* _Bloc de texte_
+ + + +

Nous passerons beaucoup plus rapidement sur deux ouvrages qui ne se ressemblent guère et que nous réunissons cependant dans une même indifférence, parce qu’ils marquent pour ainsi dire les deux extrémités les plus extrêmes de la ligne politique dont nous avons attentivement étudié les parties vivantes. C’est une brochure écrite par un communiste assez peu mitigé, c’est un gros livre compilé par un absolutiste déterminé. Placer à côté l’un de l’autre M. Steinman, le rédacteur du Mephistopheles, et M. de Kamptz, l’ancien ministre d’état, cela parait au premier abord une justice fort impertinente. C’est au fond le meilleur correctif qu’on puisse leur donner à chacun. Rien n’est plus propre à fonder l’absolutisme que les théories sociales du communiste, et rien n’est mieux fait pour soulever le communisme avec tous ses désordres que les équivoques et les chicanes du jurisconsulte absolutiste.

+ + + +

* _Données fournies_
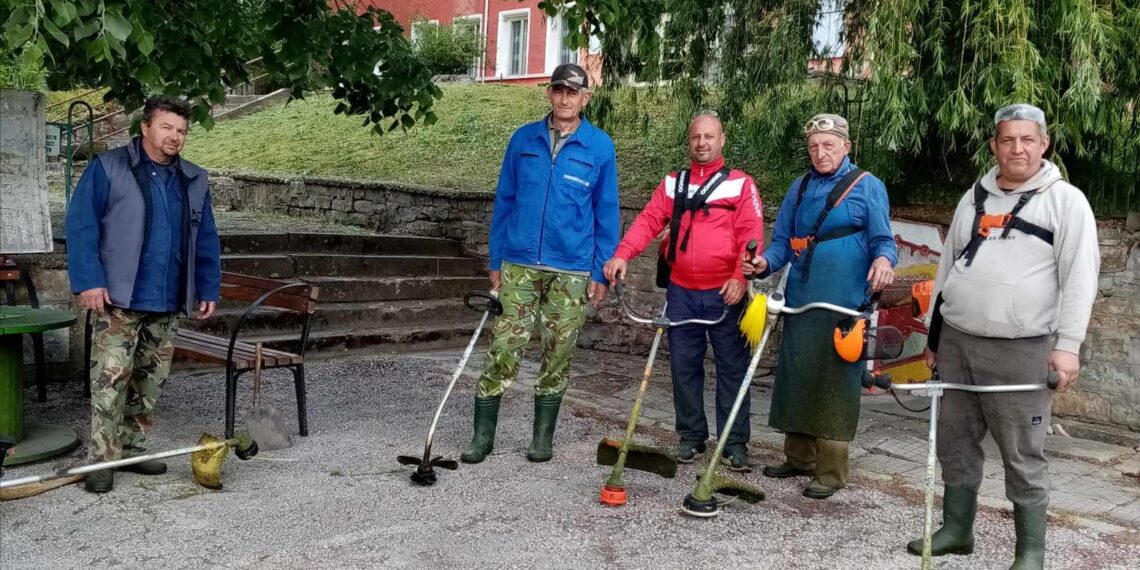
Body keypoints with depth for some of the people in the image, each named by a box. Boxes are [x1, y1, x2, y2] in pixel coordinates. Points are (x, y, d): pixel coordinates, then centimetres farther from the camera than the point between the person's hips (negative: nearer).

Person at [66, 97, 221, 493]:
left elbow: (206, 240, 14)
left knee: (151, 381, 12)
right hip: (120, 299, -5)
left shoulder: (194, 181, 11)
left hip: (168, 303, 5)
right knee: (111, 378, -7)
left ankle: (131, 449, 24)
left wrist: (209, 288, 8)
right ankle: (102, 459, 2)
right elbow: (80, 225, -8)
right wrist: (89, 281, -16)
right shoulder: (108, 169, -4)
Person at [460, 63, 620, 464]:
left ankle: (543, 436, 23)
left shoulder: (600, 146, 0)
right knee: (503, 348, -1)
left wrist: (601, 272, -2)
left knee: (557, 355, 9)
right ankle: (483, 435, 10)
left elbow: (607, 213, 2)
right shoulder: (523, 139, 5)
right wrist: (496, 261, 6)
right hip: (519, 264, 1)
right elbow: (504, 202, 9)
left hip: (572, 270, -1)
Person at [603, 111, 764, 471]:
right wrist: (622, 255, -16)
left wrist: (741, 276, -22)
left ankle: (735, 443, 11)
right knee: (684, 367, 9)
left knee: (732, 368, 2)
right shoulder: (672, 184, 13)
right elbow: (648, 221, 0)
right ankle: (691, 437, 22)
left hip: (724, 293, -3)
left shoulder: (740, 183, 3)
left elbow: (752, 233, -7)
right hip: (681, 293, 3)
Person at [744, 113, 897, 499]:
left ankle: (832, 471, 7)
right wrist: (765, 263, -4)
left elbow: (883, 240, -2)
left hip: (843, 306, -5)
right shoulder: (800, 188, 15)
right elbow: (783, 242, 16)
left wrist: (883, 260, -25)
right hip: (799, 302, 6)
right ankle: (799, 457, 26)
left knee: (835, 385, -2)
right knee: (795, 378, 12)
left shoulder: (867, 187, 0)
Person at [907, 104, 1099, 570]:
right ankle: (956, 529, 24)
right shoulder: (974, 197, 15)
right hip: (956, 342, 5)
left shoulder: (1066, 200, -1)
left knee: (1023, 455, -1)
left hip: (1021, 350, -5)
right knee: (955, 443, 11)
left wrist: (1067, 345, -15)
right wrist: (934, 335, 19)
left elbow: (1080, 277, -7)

+ + + +

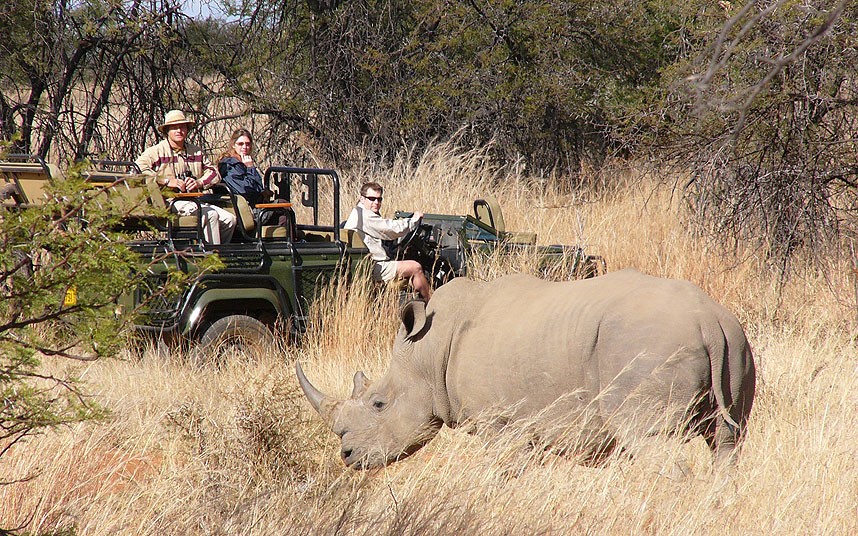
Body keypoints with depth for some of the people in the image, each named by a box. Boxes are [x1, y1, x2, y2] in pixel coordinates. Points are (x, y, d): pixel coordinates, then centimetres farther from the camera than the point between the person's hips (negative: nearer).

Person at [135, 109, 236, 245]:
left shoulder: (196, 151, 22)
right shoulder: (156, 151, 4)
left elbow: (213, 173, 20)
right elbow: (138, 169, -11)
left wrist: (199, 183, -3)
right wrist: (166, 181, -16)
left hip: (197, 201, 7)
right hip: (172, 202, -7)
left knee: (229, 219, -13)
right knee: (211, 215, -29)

+ + + +

* _Liste des tâches_
• A. Traduisez en anglais cette phrase du bloc de texte : « Rien n’est plus propre à fonder l’absolutisme que les théories sociales du communiste, et rien n’est mieux fait pour soulever le communisme avec tous ses désordres que les équivoques et les chicanes du jurisconsulte absolutiste. »
• B. Dans les données fournies, recopiez à l'identique les lignes qui vont de celle contenant "right elbow: (138, 169, -11)" jusqu'à celle contenant "right knee: (211, 215, -29)", ces deux lignes comprises.

* _Solutions proposées_
• A. Nothing is better suited to establishing absolutism than the communist's social theories, and nothing is better made to stir up communism with all its disorders than the equivocations and quibbles of the absolutist jurist.

• B.
right elbow: (138, 169, -11)
left wrist: (199, 183, -3)
right wrist: (166, 181, -16)
left hip: (197, 201, 7)
right hip: (172, 202, -7)
left knee: (229, 219, -13)
right knee: (211, 215, -29)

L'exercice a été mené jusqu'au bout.